[WIP] UNNEST(REFCURSOR): allowing SELECT to consume data from a REFCURSOR

From: Dent John <denty(at)QQdd(dot)eu>
To: PostgreSQL Hackers <pgsql-hackers(at)postgresql(dot)org>
Cc: Roman Pekar <roma(dot)pekar(at)gmail(dot)com>, Pavel Stehule <pavel(dot)stehule(at)gmail(dot)com>
Subject: [WIP] UNNEST(REFCURSOR): allowing SELECT to consume data from a REFCURSOR
Date: 2019-09-17 20:06:08
Message-ID: B2AFCAB5-FACD-44BF-963F-7DD2735FAB5D@QQdd.eu
Views: Raw Message | Whole Thread | Download mbox | Resend email
Thread:
Lists: pgsql-hackers

Hi folks,

Prompted originally by a post by Roman Pekar [1], I wanted to share a revised version of a patch that allows REFCURSOR results to be consumed as data in a regular SQL query as well as my thoughts on how to improve the area as a whole.

In order to be clear about the purpose and how I see it fitting into a broader context, I’ve started a new thread and I’d welcome discussion about it.

Background
----------

The ambition of this contribution is to make PostgreSQL able to efficiently support procedural language functions that either produce or consume sets (or both).

PostgreSQL already has some support for this in functions that return SETOFs.

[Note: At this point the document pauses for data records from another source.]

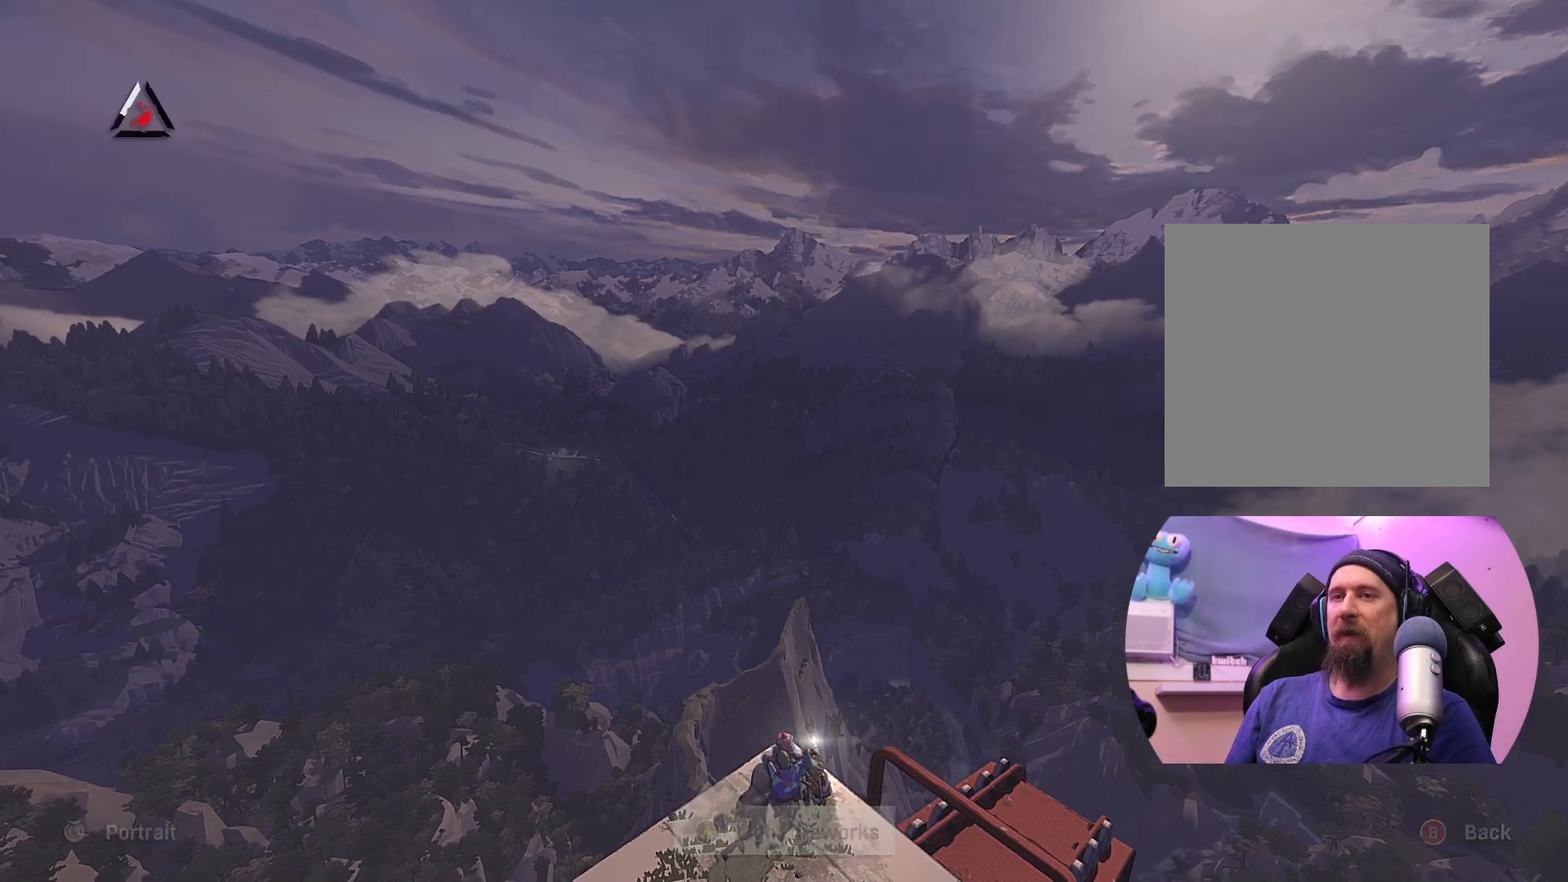
{"buttons": [], "left_stick": "center", "right_stick": "center", "events": []}
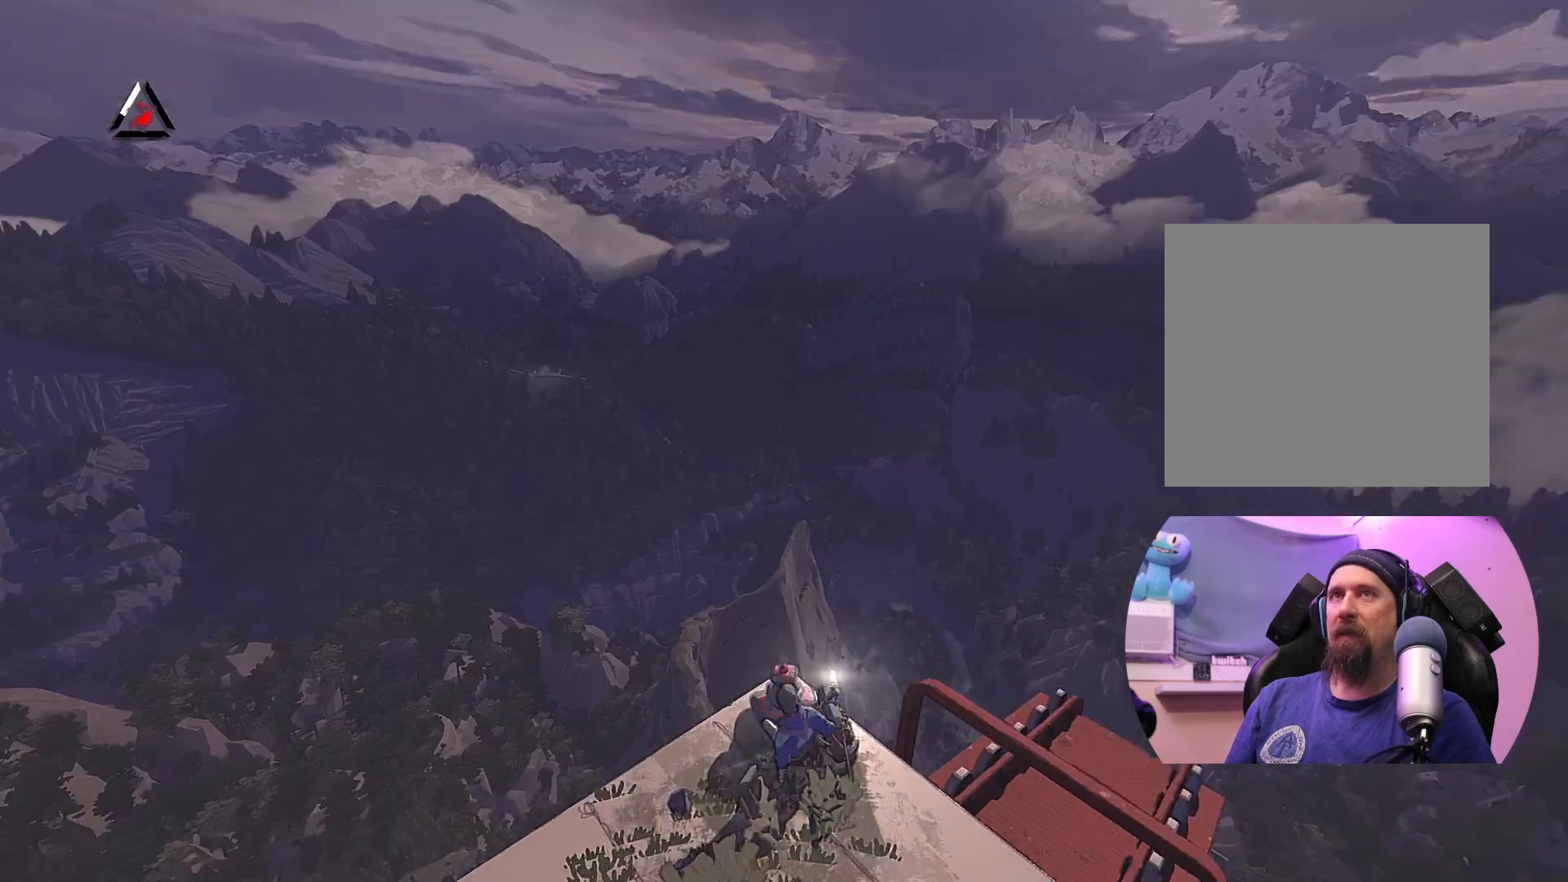
{"buttons": [], "left_stick": "center", "right_stick": "center", "events": []}
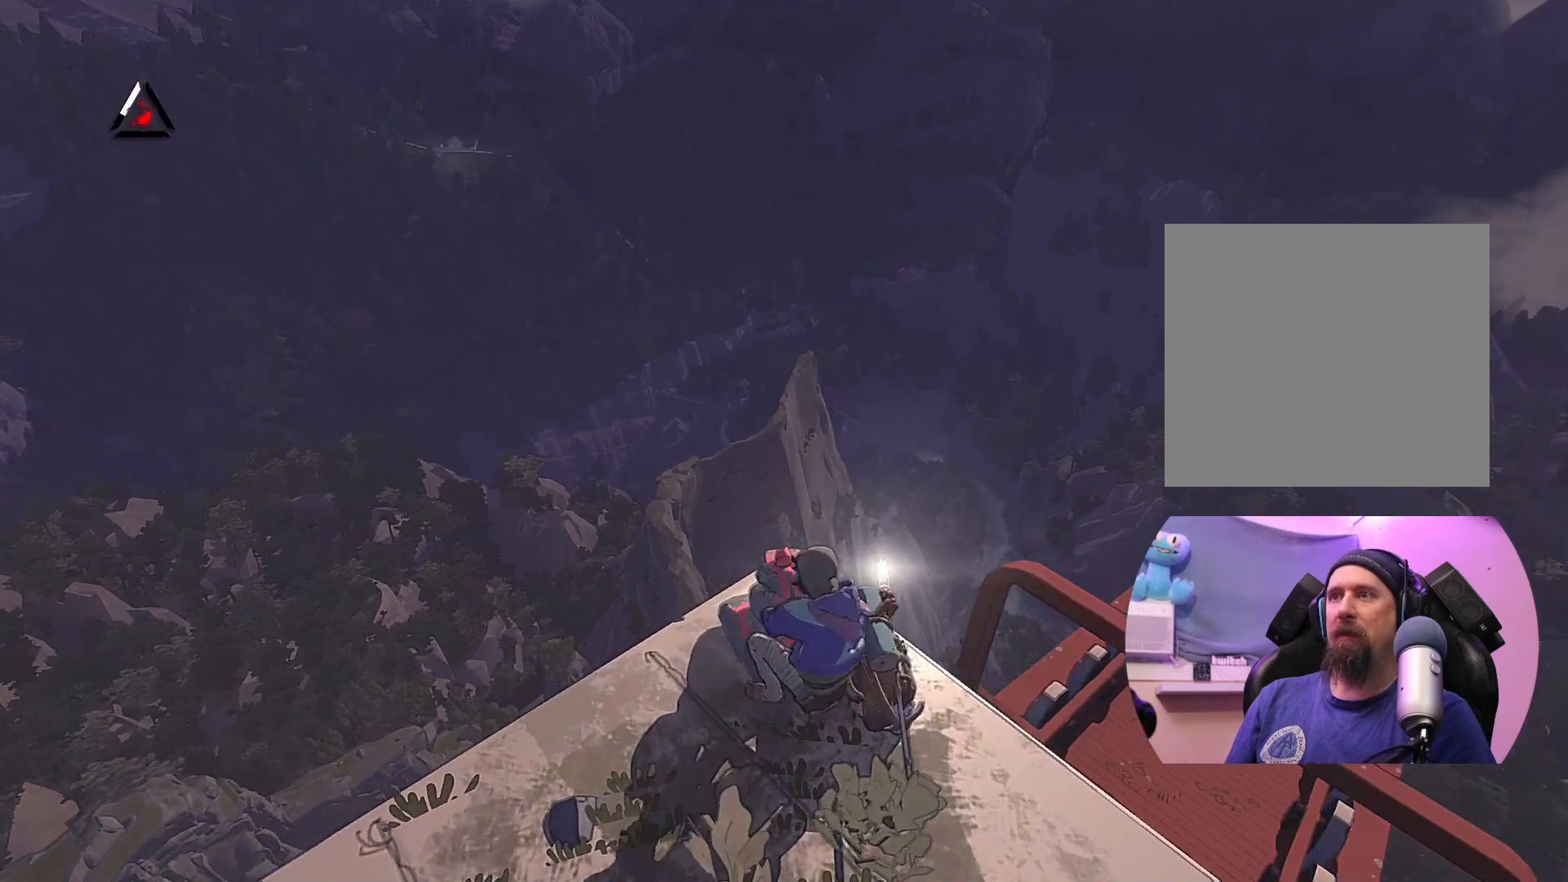
{"buttons": [], "left_stick": "center", "right_stick": "center", "events": []}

However, as my review [3] identified, there are some gaps in PostgreSQL’s current capability, as well as scope for extension to improve its overall capability.

This first patch addresses only a small part of the overall ambition, but I wanted to share both the patch and the overall ambition as work in progress, and I’d welcome comments on both. (The patch is still based on 12beta2.)

Problems to be solved
---------------------

1. Allow procedural languages (PLs) to efficiently consume sets of records

PostgreSQL does allow PL functions to consume sets, however it does so be feeding records to the function, one row per function invocation. REFCURSORs, however can be supplied as input parameters and their content consumed by the function as it wishes, but only if the PL supports the REFCURSOR concept.

Typically, PLs do allow SQL queries to be executed within the PL function [5, 6, 7]. However REFCURSOR results cannot be effectively consumed in a regular SQL SELECT, significantly limiting their use.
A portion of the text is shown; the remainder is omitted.